== Documento de origem ==
<<<<

“Oi vizinhos, como vocês estão na quarentena? Eu tô bem, junto da minha família”, diz um adolescente à câmera enquanto segura placas que dizem o contrário. “Estamos sendo machucados”, lê-se em uma delas. O vídeo termina com a indicação de canais de denúncia para violência doméstica e faz parte de uma campanha do Ministério da Mulher, Família e Direitos Humanos (MMFDH) veiculada em rádios, TVs, jornais impressos e na internet – especialmente em canais de YouTube.
Segundo levantamento da Pública, o ministério investiu R$ 270.814,04 de dinheiro público por meio do sistema de anúncios do Google – Google Ads – na divulgação da campanha contra violência doméstica em 119.251 canais de YouTube no período de 1o a 28 de maio de 2020. Além da plataforma de vídeos, as redes sociais Facebook, Instagram e Twitter também veicularam anúncios, adicionando R$ 522.256,81 de gastos à pasta.
A reportagem examinou os 450 canais de YouTube que mais receberam verbas do MMFDH no período. Juntos, receberam R$113.484,27 e foram visualizados 8,6 milhões de vezes, gerando 1,45 milhões de cliques – uma taxa de interação de 16,4%.
Os anúncios contra a violência doméstica foram veiculados em 100 canais de música, 72 de videotutoriais, 62 videoblogs ou vlogs e 43 de entretenimento. A reportagem constatou ainda que a campanha foi impulsionada em pelo menos oito canais que publicaram conteúdos desinformativos, seis canais religiosos e três que foram excluídos ou banidos do YouTube por violação das regras.

>>>>

== Material fornecido ==
<<<<

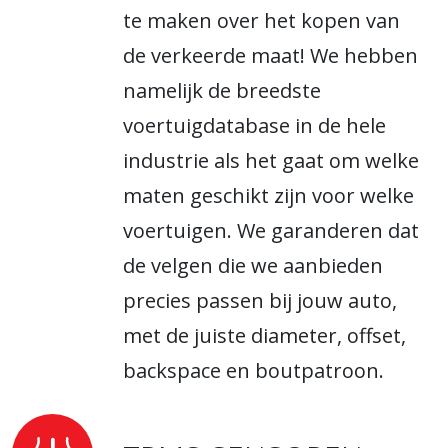
te maken over het kopen van
de verkeerde maat! We hebben
namelijk de breedste
voertuigdatabase in de hele
industrie als het gaat om welke
maten geschikt zijn voor welke
voertuigen. We garanderen dat
de velgen die we aanbieden
precies passen bij jouw auto,
met de juiste diameter, offset,
backspace en boutpatroon.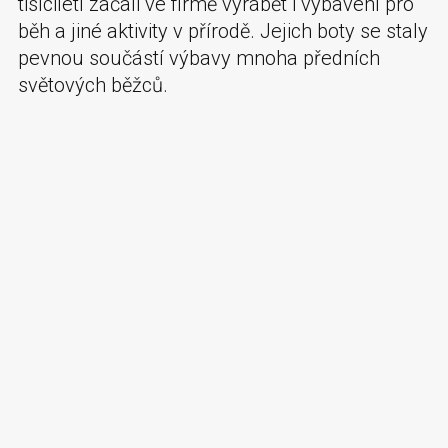
tisíciletí začali ve firmě vyrábět i vybavení pro
běh a jiné aktivity v přírodě. Jejich boty se staly
pevnou součástí výbavy mnoha předních
světových běžců.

>>>>

== Questões e tarefas ==
(a) Responda com base na reportagem sobre a campanha contra a violência doméstica:
(i) Quanto o ministério investiu por meio do Google Ads na divulgação da campanha em canais de YouTube?
(ii) Em quantos canais de música os anúncios foram veiculados?
(iii) Qual foi a taxa de interação dos 450 canais de YouTube que mais receberam verbas?
(b) Liste todas as plataformas e redes sociais on-line que, segundo a reportagem sobre a campanha contra a violência doméstica, veicularam anúncios da campanha.
(c) Continue a reportagem sobre a campanha contra a violência doméstica a partir da última frase apresentada.

== Respostas em ordem ==
(a)
(i) R$ 270.814,04.
(ii) Em 100 canais de música.
(iii) 16,4%.

(b) YouTube, Facebook, Instagram e Twitter.

(c)
Muitos deles foram beneficiados também em campanha da reforma da Previdência, promovida pela Secretaria de Comunicação do Governo (Secom), veiculada entre junho e agosto do último ano. Na época, o governo patrocinou campanhas para canais infantis, religiosos e investigados pela Justiça, como mostrou levantamento da Pública.
Os dados foram obtidos em agosto pela Fiquem Sabendo, agência de dados especializada na Lei de Acesso à Informação (LAI).
Campanha voltada para religiosos
O MMFDH utilizou a plataforma Google Ads para a veiculação de campanha contra a violência doméstica no YouTube. Nela, anunciantes podem delimitar o público-alvo para suas campanhas e os tipos de canais onde suas propagandas serão exibidas. “Você pode segmentar para quem você quer que o anúncio apareça. Você consegue segmentar idade, pessoas, região, assuntos e uma série de segmentações que o Google oferece”, explica Ildeberto Rodello, professor da Faculdade de Economia, Administração e Contabilidade da USP em Ribeirão Preto (FEA-RP).
A segmentação escolhida pelo MMFDH fez com que a campanha fosse veiculada principalmente em canais de música. Dos 450 principais canais que mais receberam repasses, 100 eram desse tipo e apresentaram o anúncio mais de 2 milhões de vezes. Entre eles, 25% eram de música gospel ou religiosa.
Foi também em canais de música que a campanha contra a violência doméstica teve mais interações – a cada cem pessoas que assistiram à propaganda nesses canais, 29 clicaram no anúncio.
A segunda categoria que rendeu maior taxa de interação com a campanha foi a de canais religiosos. Entre 1o de maio e 28 de maio, mais de 132 mil acessos aos vídeos do MMFDH foram feitos em seis canais desse tipo – com faturamento de R$ 1,8 mil. A cada 100 pessoas, 25 clicaram com os anúncios.
Canais de música gospel tiveram taxa ainda maior – 32% – e trouxeram à campanha contra a violência doméstica mais de meio milhão de visualizações, com um faturamento de R$ 7.338,69 em dinheiro público.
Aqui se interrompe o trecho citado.